Аарон взглянул на него с завистливым удивлением.
— Вот не думал, что вы способны на такие похождения! — сказал он. Потом задумчиво затянулся дымом из трубки и спросил:
— Что же хорошего думаете вы найти на Мальте?
— Перемену обстановки. Оттуда я переберусь в Сиракузы и двинусь в Италию.
— Это звучит так, как будто вы миллионер!
— У меня есть тридцать пять фунтов. Это все мое состояние. Но когда будет нужно, деньги откуда-нибудь да найдутся.
— Оказывается, я богаче вас! — сказал Аарон.
— Хорошо вам, — добродушно ответил Лилли.
Он встал, подошел к буфету и достал из него кастрюлю и корзину с картофелем. Затем опять спокойно уселся на свое место и принялся привычными руками чистить картофель. Его невозмутимая деловитость действовала на Аарона раздражающе.
— Не понимаю, что может быть хорошего в путешествии на Мальту! Разве, переменив место, вы внутренне станете другим? Ведь вы будете все тот же, как и здесь.
— Такой же, как здесь?
— Да. Я вижу, что вы упорно боретесь с чем-то в себе. Вы ни одного мгновения не чувствуете себя свободным от душевного напряжения. Вы постоянно недовольны собой. Вы никогда не даете себе покоя.
Лилли молча перемыл очищенный картофель и тщательно вырезал из него глазки. Потом, разрезав каждую картофелину пополам, положил их в другую кастрюлю. Он не ожидал такой критики.
— Возможно, что вы и правы, — сказал он, подумав.
— Какой же тогда смысл отправляться в далекий путь? Ведь вы не переделаете себя этим.
— А может быть, все-таки что-нибудь да переменится.
— Нет. На Мальте ли, в Лондоне ли — вы всегда будете тот же, — с раздражением настойчиво твердил Аарон.
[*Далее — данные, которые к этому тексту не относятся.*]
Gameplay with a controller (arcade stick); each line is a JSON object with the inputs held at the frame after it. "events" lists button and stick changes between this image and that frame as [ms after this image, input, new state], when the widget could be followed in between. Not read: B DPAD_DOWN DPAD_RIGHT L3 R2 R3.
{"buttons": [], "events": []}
— Вы выносите мне приговор без суда! — пошутил Лилли, не изменяя своему добродушному тону. Вода в кастрюле закипела. Он убавил пламя газовой плиты и опустил в воду горсть соли. — Но вы забываете, что человек — существо сложное. Новые места пробуждают в нем новые свойства и силы. Если бы это было не так, вы и по сей час жили бы дома, со своей семьей.
— Сущность человека не меняется, — возразил Аарон.
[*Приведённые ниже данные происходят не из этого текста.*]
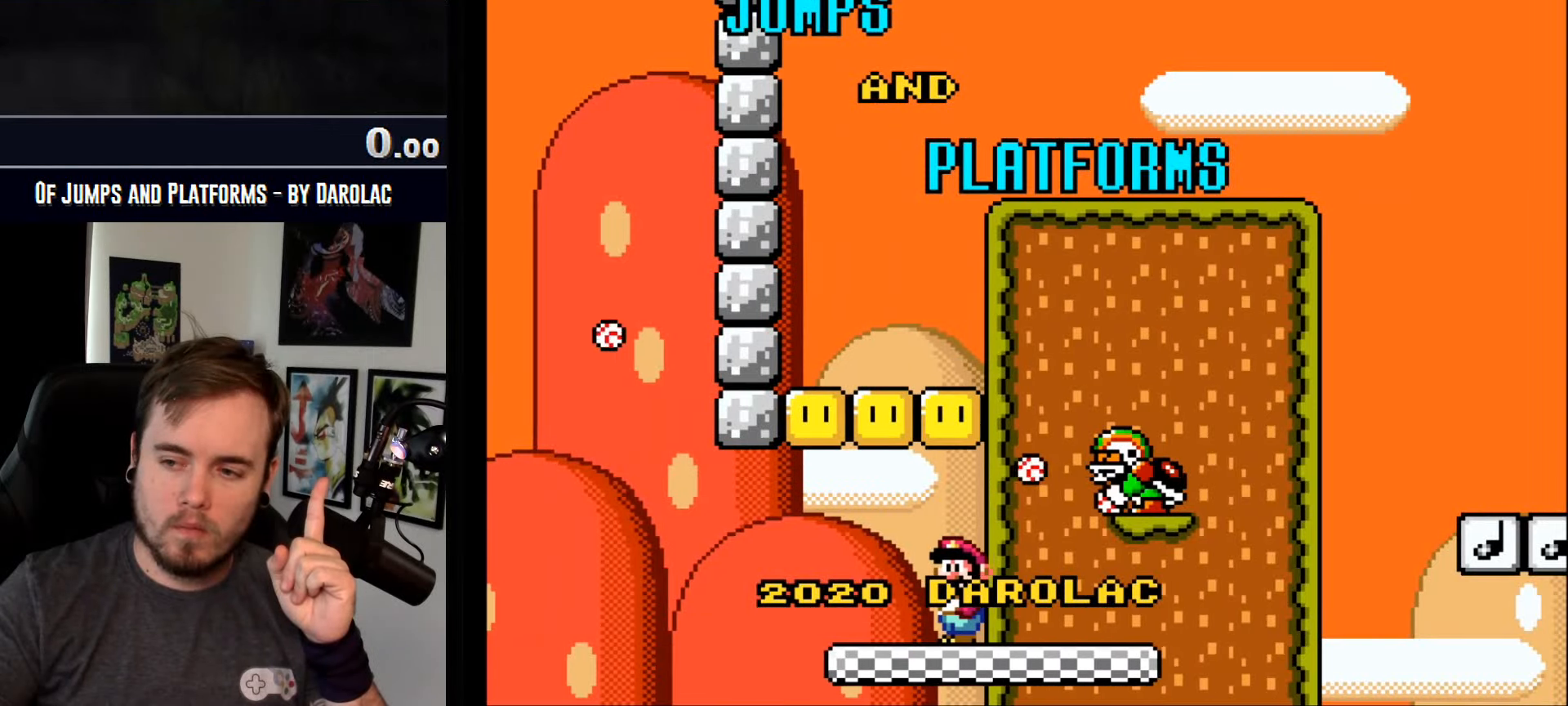
{"buttons": [], "events": []}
— Вы думаете? Что же тогда остается делать человеку?
— Стараться извлечь из жизни как можно больше наслаждений и спокойно ждать ее конца.
— Отлично. Считайте, что я отправляюсь путешествовать в поисках наслаждений.
— Отлично, — согласился Аарон. — Но в таком случае вы поступаете, как всякий средний человек. Между тем вы говорите о себе так, будто собираетесь совершить нечто необыкновенное. Ваше путешествие ничем не отличается от прогулки человека, намеревающегося зайти в кабак. Разница только в том, что вы говорите о нем возвышенными словами и изображаете дело так, будто отправляетесь на поиски философского камня или за чем-нибудь в этом роде. На самом же деле вы просто стараетесь убить время, пока оно еще не убило вас.